(Collected data)
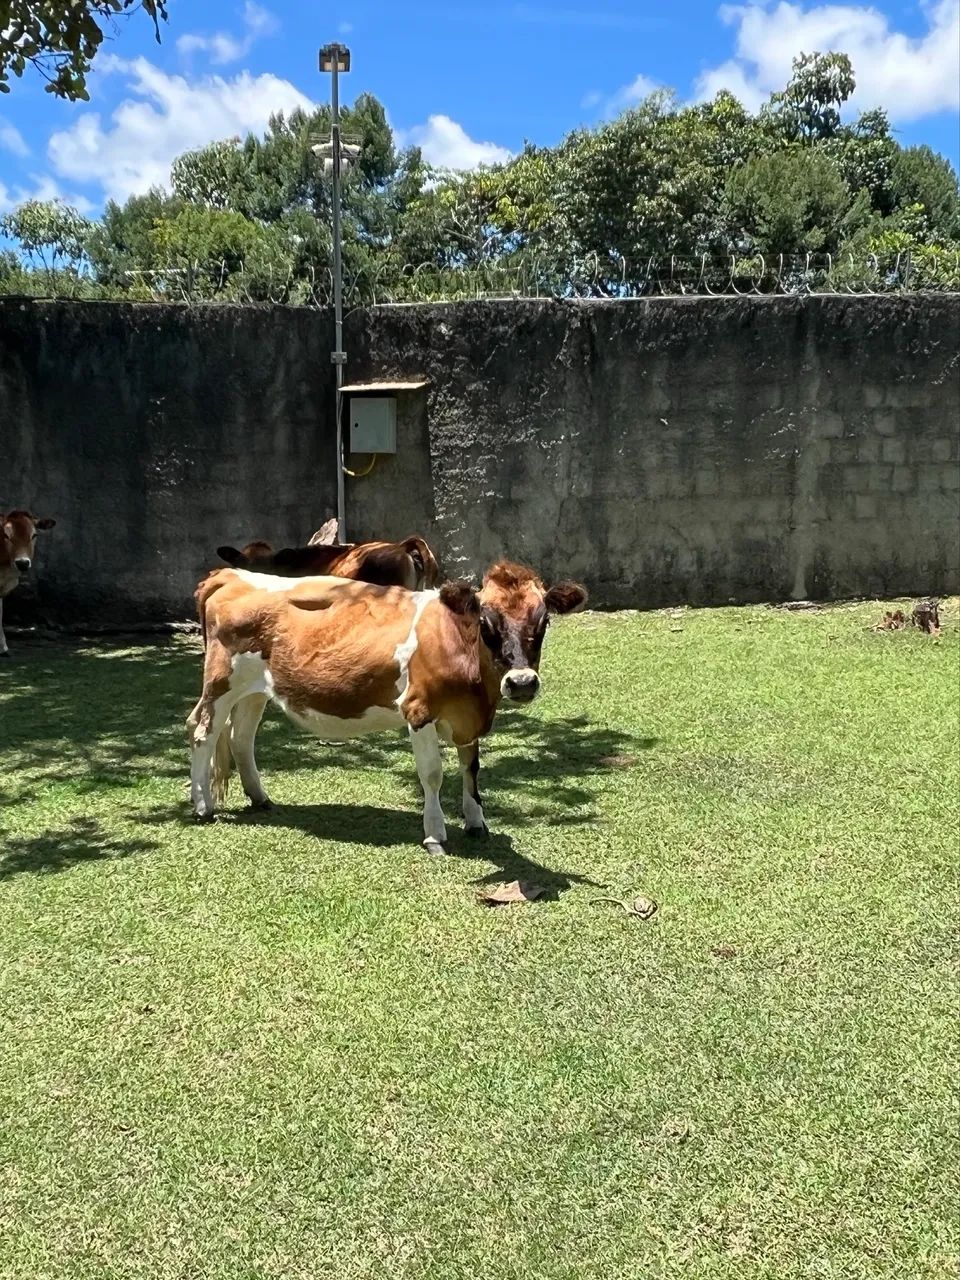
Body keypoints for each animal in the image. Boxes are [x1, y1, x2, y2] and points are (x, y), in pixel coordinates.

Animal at [187, 560, 587, 852]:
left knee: (240, 738)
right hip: (221, 682)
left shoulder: (468, 718)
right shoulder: (418, 709)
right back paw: (203, 807)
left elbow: (471, 768)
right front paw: (435, 835)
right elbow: (432, 774)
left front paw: (477, 821)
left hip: (255, 689)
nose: (522, 682)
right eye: (486, 622)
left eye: (544, 621)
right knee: (202, 731)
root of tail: (230, 575)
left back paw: (260, 798)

Task statement: Filter the data down to the lines that contain the string "left", and copy them.

Result of the task:
left knee: (240, 738)
left shoulder: (468, 718)
left elbow: (471, 768)
left front paw: (477, 821)
left hip: (255, 689)
left eye: (544, 621)
left back paw: (260, 798)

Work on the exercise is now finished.